Stored data entries
┄┄┄┄┄┄┄┄┄┄

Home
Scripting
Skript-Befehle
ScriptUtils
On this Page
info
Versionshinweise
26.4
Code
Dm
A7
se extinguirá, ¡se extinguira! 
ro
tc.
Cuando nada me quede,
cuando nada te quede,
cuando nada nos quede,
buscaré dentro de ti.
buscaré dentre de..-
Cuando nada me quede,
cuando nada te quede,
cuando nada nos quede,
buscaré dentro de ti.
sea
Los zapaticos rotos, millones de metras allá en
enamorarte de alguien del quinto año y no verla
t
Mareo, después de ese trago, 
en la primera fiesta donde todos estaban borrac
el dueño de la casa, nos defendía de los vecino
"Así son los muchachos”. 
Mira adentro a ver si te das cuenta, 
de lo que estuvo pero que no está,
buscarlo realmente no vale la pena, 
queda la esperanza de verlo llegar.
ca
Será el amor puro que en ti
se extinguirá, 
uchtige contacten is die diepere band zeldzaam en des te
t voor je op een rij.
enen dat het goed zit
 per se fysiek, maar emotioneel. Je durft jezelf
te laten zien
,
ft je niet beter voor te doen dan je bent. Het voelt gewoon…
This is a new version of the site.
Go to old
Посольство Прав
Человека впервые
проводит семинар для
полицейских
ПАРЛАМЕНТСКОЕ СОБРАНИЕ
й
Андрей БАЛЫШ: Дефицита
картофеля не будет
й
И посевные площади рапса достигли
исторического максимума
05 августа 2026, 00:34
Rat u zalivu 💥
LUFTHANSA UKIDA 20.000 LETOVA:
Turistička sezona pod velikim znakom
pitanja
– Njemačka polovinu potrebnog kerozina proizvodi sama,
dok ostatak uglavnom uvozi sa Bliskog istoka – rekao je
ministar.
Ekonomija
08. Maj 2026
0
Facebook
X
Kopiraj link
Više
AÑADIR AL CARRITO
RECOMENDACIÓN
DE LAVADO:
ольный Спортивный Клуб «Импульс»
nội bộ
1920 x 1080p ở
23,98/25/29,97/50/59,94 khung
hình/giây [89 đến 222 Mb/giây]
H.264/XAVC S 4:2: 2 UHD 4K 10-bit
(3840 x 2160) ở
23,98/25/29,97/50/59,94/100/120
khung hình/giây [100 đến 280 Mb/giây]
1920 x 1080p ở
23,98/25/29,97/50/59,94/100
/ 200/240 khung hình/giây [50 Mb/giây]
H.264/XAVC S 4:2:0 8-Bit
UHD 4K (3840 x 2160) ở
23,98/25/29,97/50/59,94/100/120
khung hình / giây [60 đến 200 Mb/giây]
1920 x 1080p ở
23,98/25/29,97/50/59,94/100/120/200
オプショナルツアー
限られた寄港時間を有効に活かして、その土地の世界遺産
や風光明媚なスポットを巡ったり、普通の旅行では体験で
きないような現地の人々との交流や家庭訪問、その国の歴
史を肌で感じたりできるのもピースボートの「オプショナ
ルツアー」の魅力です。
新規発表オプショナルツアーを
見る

┄┄┄┄┄┄┄┄┄┄

**PROBLEM TO SOLVE:**
Show every line from the entries that includes the word "khung".

**RESPONSE TO THE EXERCISE:**
23,98/25/29,97/50/59,94 khung
khung hình/giây [100 đến 280 Mb/giây]
/ 200/240 khung hình/giây [50 Mb/giây]
khung hình / giây [60 đến 200 Mb/giây]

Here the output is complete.